AIPTLF 2025 - du 8 au 11 juillet 2025
Qualité de Vie :
Du Travail aux Autres Sphères de l'Existence
Session : Reconnaissance et valorisation des parcours professionnels
Transfert des acquis de l’expérience et insertion des femmes dans des métiers traditionnellement masculins : une étude de cas dans la Police Nationale
DELICOURT A. 1,2, SONRIER C. 1
1 Université Toulouse 2 Jean Jaurès, TOULOUSE, France; 2 LPSDT, TOULOUSE, France
Les femmes qui s’insèrent dans des organisations, des métiers ou des fonctions traditionnellement masculins rencontrent divers obstacles tout au long de leur carrière. Les conflits vécus par ces femmes sont multiples : identitaires (Sorin, 2003), relationnels (Lagabrielle et al., 2011) ou encore axiologiques (Delicourt et al., 2018). Pour se maintenir en emploi, les femmes doivent recourir à un ensemble de stratégies individuelles, comportementales et cognitives, relevant des processus identitaires d’assimilation et de différenciation (Delicourt & Lagabrielle, 2022).
Le modèle de la socialisation plurielle et active (Almudever et al., 2013) suggère que la socialisation au travail ne peut être envisagée sans prendre en compte les liens que le sujet tisse entre ses différentes sphères de vie. Le transfert des acquis de l’expérience (TAE) est « la mobilisation (…) d’acquis réalisés par le sujet dans d’autres sphères et d’autres temps de socialisation » (Cayado & Almudever, 2011, p.147). Néanmoins, rares sont les études qui explorent comment les expériences de socialisation antérieures peuvent constituer une ressource pour ces femmes (Cayado & Almudever, 2011 ; Batt, 2005). C’est l’objectif de cette étude.
Le concours de gardien de la paix est ouvert aux femmes depuis 1972, mais elles représentent actuellement moins de 25% des effectifs. Des entretiens semi-directifs de recherche ont été conduits auprès de neuf femmes gardiennes de la paix, âgées de 20 à 31 ans et possédant une expérience dans la Police Nationale variant de 6 mois à 8 ans. Elles ont été interrogées sur leur parcours et, notamment, sur la manière dont elles pensent transférer les acquis de leur expérience antérieure à leur vie professionnelle. Les entretiens retranscrits ont fait l’objet d’une analyse thématique de contenu papier-crayon. Les thématiques ayant émergées relèvent du TAE, mais également de l’orientation professionnelle, des enjeux de la socialisation et de l’articulation travail hors travail.
Toutes les femmes ont identifié des acquis provenant de leurs expériences antérieures – qu’elles soient professionnelles, formatives ou personnelles – et qui ont facilité leur insertion.

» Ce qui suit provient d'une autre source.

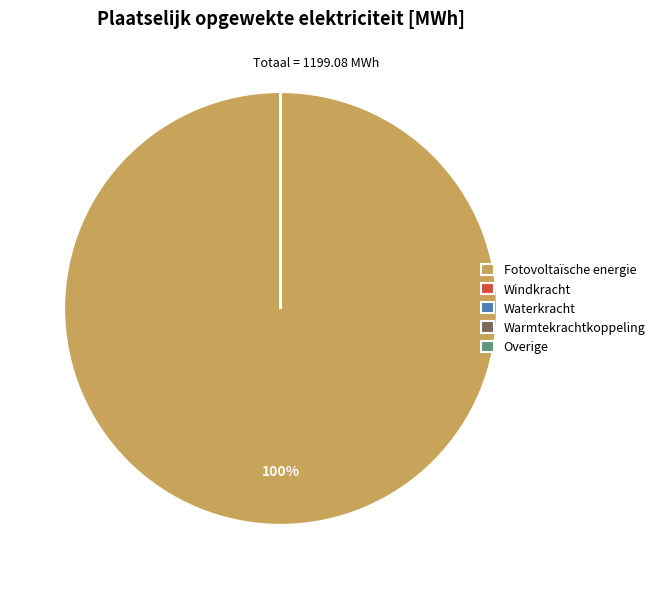

To the nearest percent, what is the average slice percentage?

20%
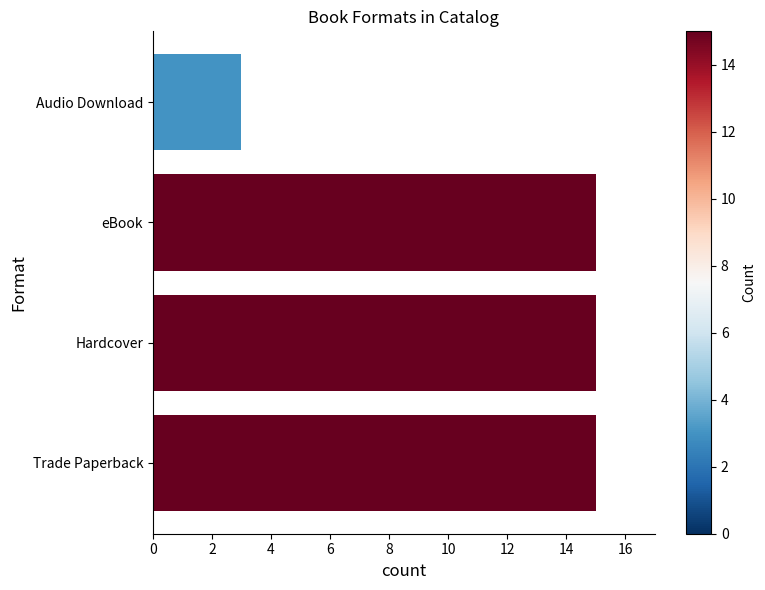

What is the sum of all values?

48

Elles évoquent, par exemple : la position dans la fratrie, les compétences relationnelles développées dans le travail associatif ou le service civique, l’exercice d’un autre métier traditionnellement masculin. La pratique d’activités sportives, en particulier, apparaît comme une ressource précieuse pour elles dans ce contexte. En effet, ce type d’expériences, en plus d’être en lien avec la vie en groupe et de permettre d’avoir la condition physique requise pour ce métier, constitue déjà une expérience de socialisation que l’on pourrait qualifier de masculine (Batt, 2005). L’analyse met également en évidence le rôle essentiel des autrui significatifs. Au-delà de leur rôle de soutien, ils ont pu avoir un rôle facilitateur à travers l’incarnation d’un role model (Buunk et al., 2007), la transmission des valeurs en lien avec le métier et le partage d’expériences organisationnelles.
Ainsi, les ressources et les compétences mobilisables par ces femmes pour s’insérer dans une organisation marquée par des normes masculines ne se limitent pas à celles relevant du seul champ de leur socialisation professionnelle. Il apparaît nécessaire de prendre en compte la dimension diachronique des processus de socialisation pour mieux comprendre et mieux accompagner les trajectoires professionnelles atypiques.